> [Records for this exercise]
────────────────

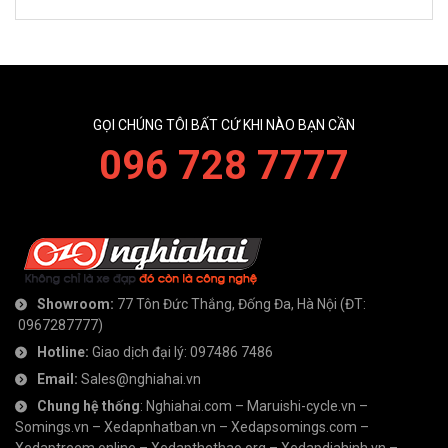
GỌI CHÚNG TÔI BẤT CỨ KHI NÀO BẠN CẦN
096 728 7777
Showroom:
77 Tôn Đức Thắng, Đống Đa, Hà Nội
(ĐT:
0967287777
)
Hotline:
Giao dịch đại lý:
097486 7486
Email:
Sales@nghiahai.vn
Chung hệ thống
:
Nghiahai.com
–
Maruishi-cycle.vn
–
Somings.vn
–
Xedapnhatban.vn
–
Xedapsomings.com
–
Xedaptreem.online
–
Xedapthethao.org
–
Xedapdiahinh.vn
–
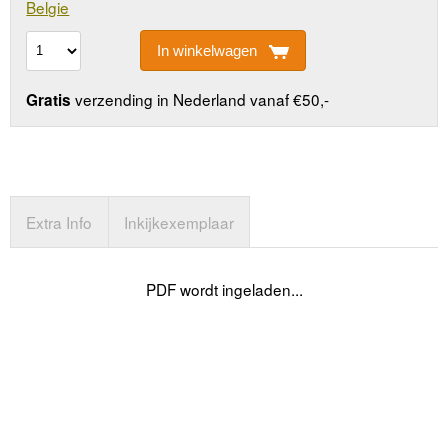
Belgie
In winkelwagen
verzending in Nederland vanaf €50,-
Gratis
Extra Info
Inkijkexemplaar
PDF wordt ingeladen...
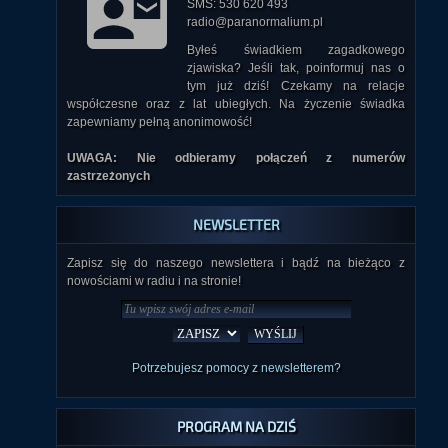
SMS: 530 620 493
radio@paranormalium.pl
Byłeś świadkiem zagadkowego
zjawiska? Jeśli tak, poinformuj nas o
tym już dziś! Czekamy na relacje
współczesne oraz z lat ubiegłych. Na życzenie świadka
zapewniamy pełną anonimowość!
UWAGA: Nie odbieramy połączeń z numerów
zastrzeżonych
NEWSLETTER
Zapisz się do naszego newslettera i bądź na bieżąco z
nowościami w radiu i na stronie!
Potrzebujesz pomocy z newsletterem?
PROGRAM NA DZIŚ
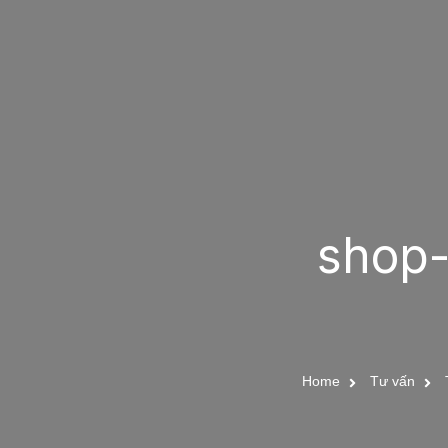
shop-
Home
Tư vấn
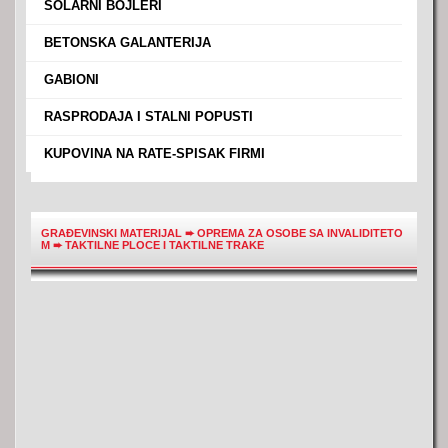
›
SOLARNI BOJLERI
›
BETONSKA GALANTERIJA
›
GABIONI
›
RASPRODAJA I STALNI POPUSTI
›
KUPOVINA NA RATE-SPISAK FIRMI
GRAĐEVINSKI MATERIJAL
➨
OPREMA ZA OSOBE SA INVALIDITETO
M
➨
TAKTILNE PLOCE I TAKTILNE TRAKE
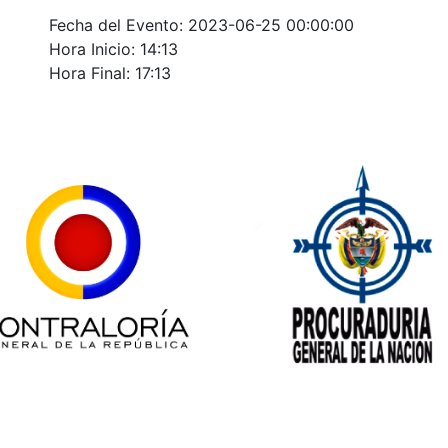
Fecha del Evento: 2023-06-25 00:00:00
Hora Inicio: 14:13
Hora Final: 17:13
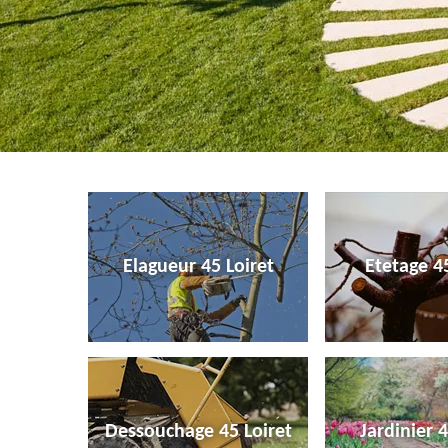
Elagueur 45 Loiret
Etetage 45
Dessouchage 45 Loiret
Jardinier 4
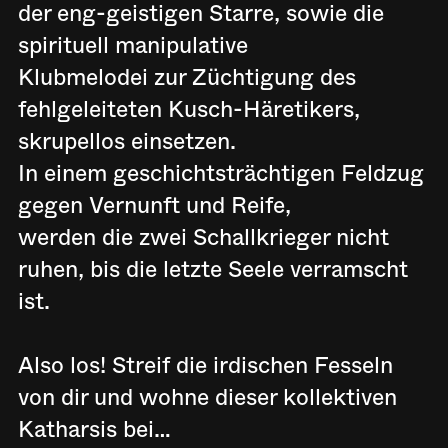
der eng-geistigen Starre, sowie die
spirituell manipulative
Klubmelodei zur Züchtigung des
fehlgeleiteten Kusch-Häretikers,
skrupellos einsetzen.
In einem geschichtsträchtigen Feldzug
gegen Vernunft und Reife,
werden die zwei Schallkrieger nicht
ruhen, bis die letzte Seele verramscht
ist.
Also los! Streif die irdischen Fesseln
von dir und wohne dieser kollektiven
Katharsis bei…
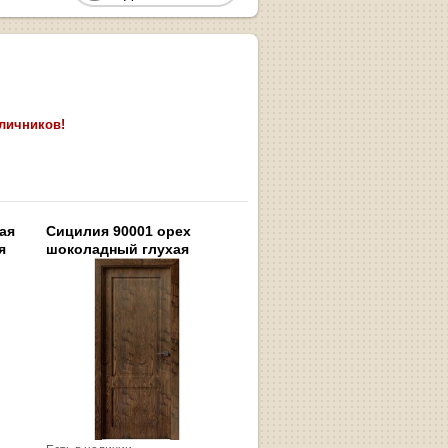
аличников!
ая
Сицилия 90001 орех
я
шоколадный глухая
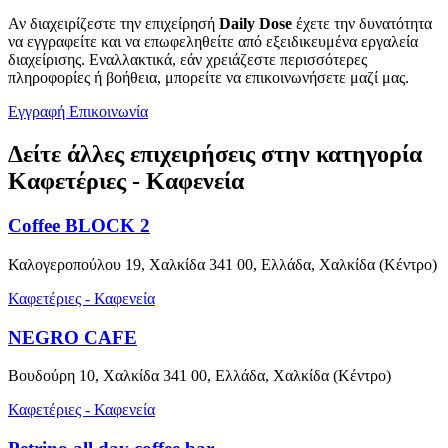
Αν διαχειρίζεστε την επιχείρησή
Daily Dose
έχετε την δυνατότητα
να εγγραφείτε και να επωφεληθείτε από εξειδικευμένα εργαλεία
διαχείρισης. Εναλλακτικά, εάν χρειάζεστε περισσότερες
πληροφορίες ή βοήθεια, μπορείτε να επικοινωνήσετε μαζί μας.
Εγγραφή
Επικοινωνία
Δείτε άλλες επιχειρήσεις στην κατηγορία
Καφετέριες - Καφενεία
Coffee BLOCK 2
Καλογεροπούλου 19, Χαλκίδα 341 00, Ελλάδα, Χαλκίδα (Κέντρο)
Καφετέριες - Καφενεία
NEGRO CAFE
Βουδούρη 10, Χαλκίδα 341 00, Ελλάδα, Χαλκίδα (Κέντρο)
Καφετέριες - Καφενεία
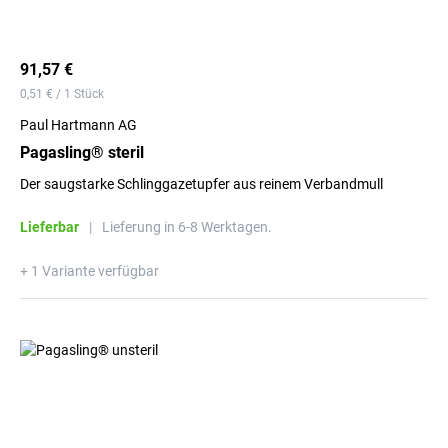
91,57 €
0,51 € / 1 Stück
Paul Hartmann AG
Pagasling® steril
Der saugstarke Schlinggazetupfer aus reinem Verbandmull
Lieferbar
|
Lieferung in 6-8 Werktagen.
+ 1 Variante verfügbar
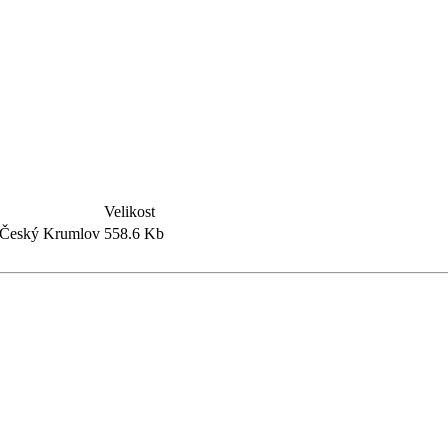
Velikost
 Český Krumlov
558.6 Kb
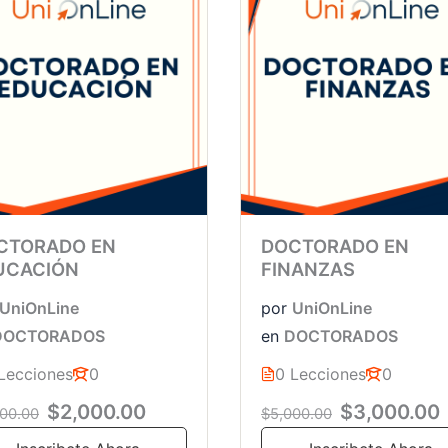
CTORADO EN
DOCTORADO EN
UCACIÓN
FINANZAS
UniOnLine
por
UniOnLine
DOCTORADOS
en
DOCTORADOS
Lecciones
0
0 Lecciones
0
$2,000.00
$3,000.00
00.00
$5,000.00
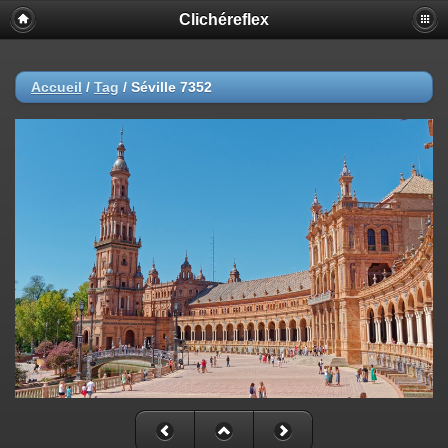
Clichéreflex
Accueil
/
Tag
/
Séville 7352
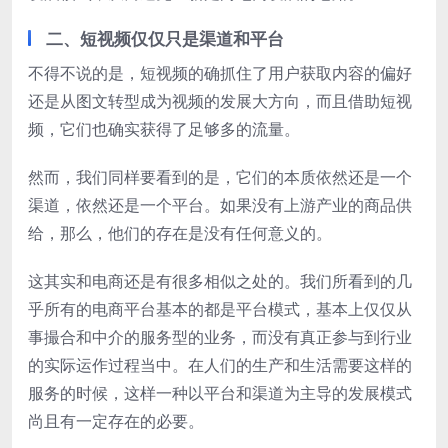
二、短视频仅仅只是渠道和平台
不得不说的是，短视频的确抓住了用户获取内容的偏好
还是从图文转型成为视频的发展大方向，而且借助短视
频，它们也确实获得了足够多的流量。
然而，我们同样要看到的是，它们的本质依然还是一个
渠道，依然还是一个平台。如果没有上游产业的商品供
给，那么，他们的存在是没有任何意义的。
这其实和电商还是有很多相似之处的。我们所看到的几
乎所有的电商平台基本的都是平台模式，基本上仅仅从
事撮合和中介的服务型的业务，而没有真正参与到行业
的实际运作过程当中。在人们的生产和生活需要这样的
服务的时候，这样一种以平台和渠道为主导的发展模式
尚且有一定存在的必要。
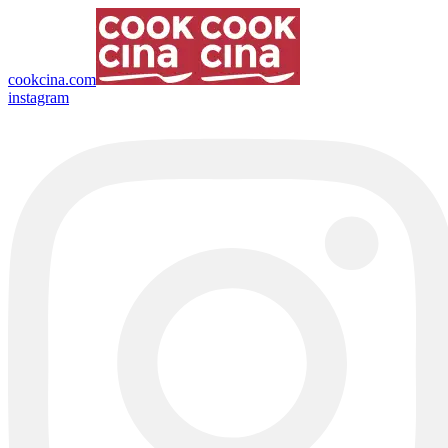
cookcina.com
instagram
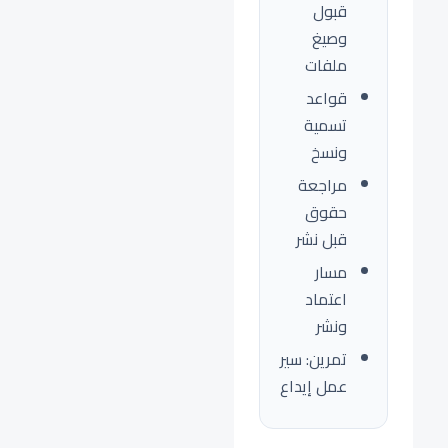
قبول
وصيغ
ملفات
قواعد
تسمية
ونسخ
مراجعة
حقوق
قبل نشر
مسار
اعتماد
ونشر
تمرين: سير
عمل إيداع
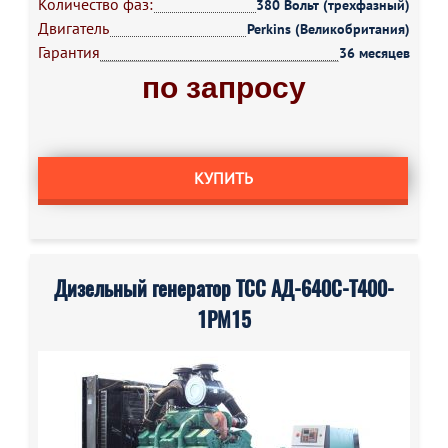
Количество фаз:
380 Вольт (трехфазный)
Двигатель
Perkins (Великобритания)
Гарантия
36 месяцев
по запросу
КУПИТЬ
Дизельный генератор ТСС АД-640С-Т400-
1РМ15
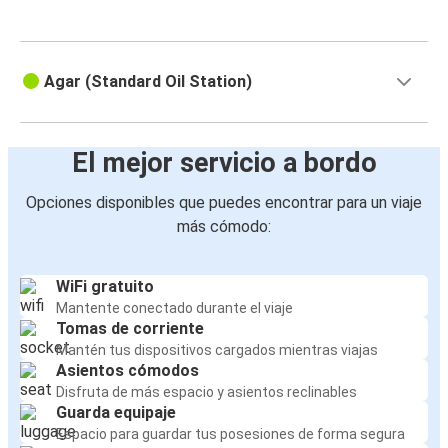
Agar (Standard Oil Station)
El mejor servicio a bordo
Opciones disponibles que puedes encontrar para un viaje
más cómodo:
WiFi gratuito
Mantente conectado durante el viaje
Tomas de corriente
Mantén tus dispositivos cargados mientras viajas
Asientos cómodos
Disfruta de más espacio y asientos reclinables
Guarda equipaje
Espacio para guardar tus posesiones de forma segura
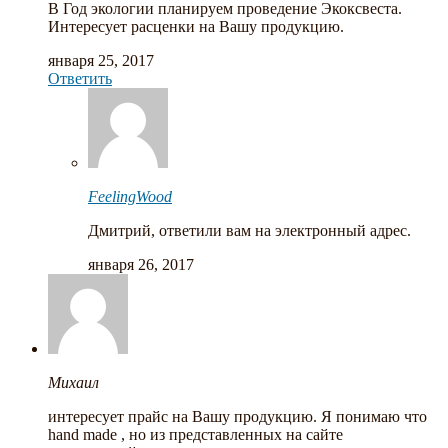
В Год экологии планируем проведение Экоксвеста.
Интересует расценки на Вашу продукцию.
января 25, 2017
Ответить
FeelingWood
Дмитрий, ответили вам на электронный адрес.
января 26, 2017
Михаил
интересует прайс на Вашу продукцию. Я понимаю что
hand made , но из представленных на сайте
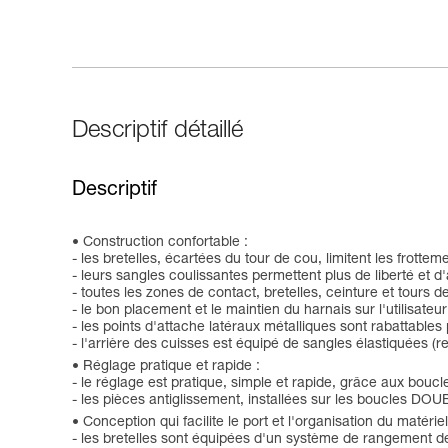
Descriptif détaillé
Descriptif
Construction confortable :
- les bretelles, écartées du tour de cou, limitent les frottem
- leurs sangles coulissantes permettent plus de liberté et
- toutes les zones de contact, bretelles, ceinture et tours 
- le bon placement et le maintien du harnais sur l'utilisate
- les points d'attache latéraux métalliques sont rabattables
- l'arrière des cuisses est équipé de sangles élastiquées 
Réglage pratique et rapide :
- le réglage est pratique, simple et rapide, grâce aux bo
- les pièces antiglissement, installées sur les boucles DO
Conception qui facilite le port et l'organisation du matériel
- les bretelles sont équipées d'un système de rangement de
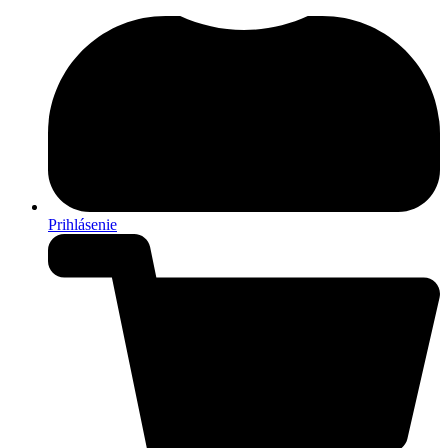
Prihlásenie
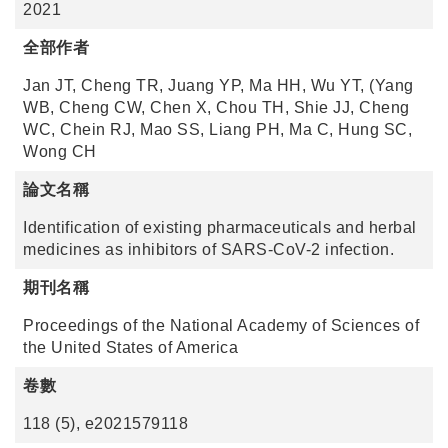
2021
全部作者
Jan JT, Cheng TR, Juang YP, Ma HH, Wu YT, (Yang
WB, Cheng CW, Chen X, Chou TH, Shie JJ, Cheng
WC, Chein RJ, Mao SS, Liang PH, Ma C, Hung SC,
Wong CH
論文名稱
Identification of existing pharmaceuticals and herbal
medicines as inhibitors of SARS-CoV-2 infection.
期刊名稱
Proceedings of the National Academy of Sciences of
the United States of America
卷數
118 (5), e2021579118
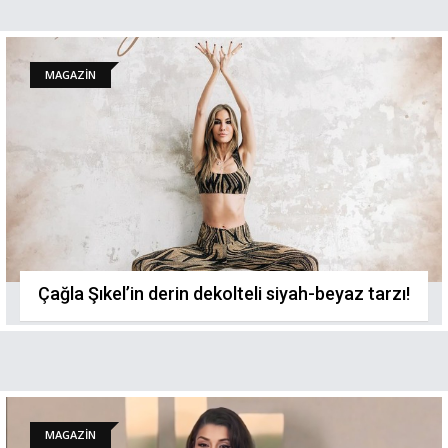
MAGAZİN
Çağla Şıkel’in derin dekolteli siyah-beyaz tarzı!
MAGAZİN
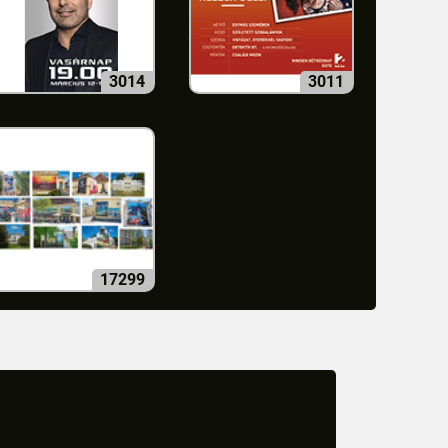
3014
3011
17299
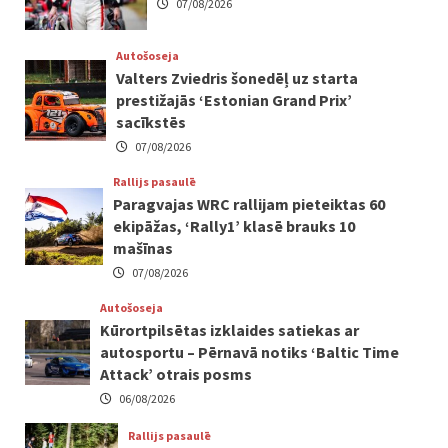
07/08/2026
Autošoseja
Valters Zviedris šonedēļ uz starta
prestižajās ‘Estonian Grand Prix’
sacīkstēs
07/08/2026
Rallijs pasaulē
Paragvajas WRC rallijam pieteiktas 60
ekipāžas, ‘Rally1’ klasē brauks 10
mašīnas
07/08/2026
Autošoseja
Kūrortpilsētas izklaides satiekas ar
autosportu – Pērnavā notiks ‘Baltic Time
Attack’ otrais posms
06/08/2026
Rallijs pasaulē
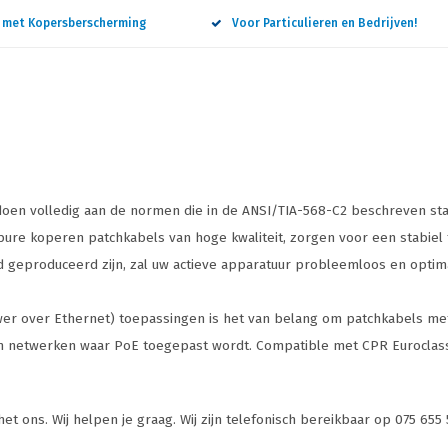
n met Kopersberscherming
Voor Particulieren en Bedrijven!
doen volledig aan de normen die in de ANSI/TIA-568-C2 beschreven sta
ure koperen patchkabels van hoge kwaliteit, zorgen voor een stabiel
d geproduceerd zijn, zal uw actieve apparatuur probleemloos en optim
ower over Ethernet) toepassingen is het van belang om patchkabels me
 in netwerken waar PoE toegepast wordt. Compatible met CPR Euroclas
et ons. Wij helpen je graag. Wij zijn telefonisch bereikbaar op 075 655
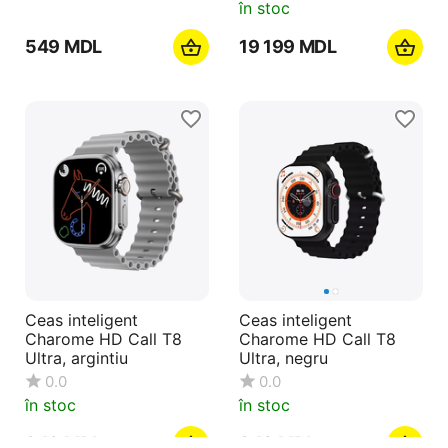
în stoc
‍549‍
MDL
19 199
MDL
Ceas inteligent
Ceas inteligent
Charome HD Call T8
Charome HD Call T8
Ultra, argintiu
Ultra, negru
0.0
0.0
în stoc
în stoc
‍949‍
MDL
‍949‍
MDL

────────────────

> [How to complete this task]
Copy out the lines above, starting at the line that contains "二、短视频仅仅只是渠道和平台" and ending at the line that contains "服务的时候，这样一种以平台和渠道为主导的发展模式", with both of those lines included.

> [Written solution]
二、短视频仅仅只是渠道和平台
不得不说的是，短视频的确抓住了用户获取内容的偏好
还是从图文转型成为视频的发展大方向，而且借助短视
频，它们也确实获得了足够多的流量。
然而，我们同样要看到的是，它们的本质依然还是一个
渠道，依然还是一个平台。如果没有上游产业的商品供
给，那么，他们的存在是没有任何意义的。
这其实和电商还是有很多相似之处的。我们所看到的几
乎所有的电商平台基本的都是平台模式，基本上仅仅从
事撮合和中介的服务型的业务，而没有真正参与到行业
的实际运作过程当中。在人们的生产和生活需要这样的
服务的时候，这样一种以平台和渠道为主导的发展模式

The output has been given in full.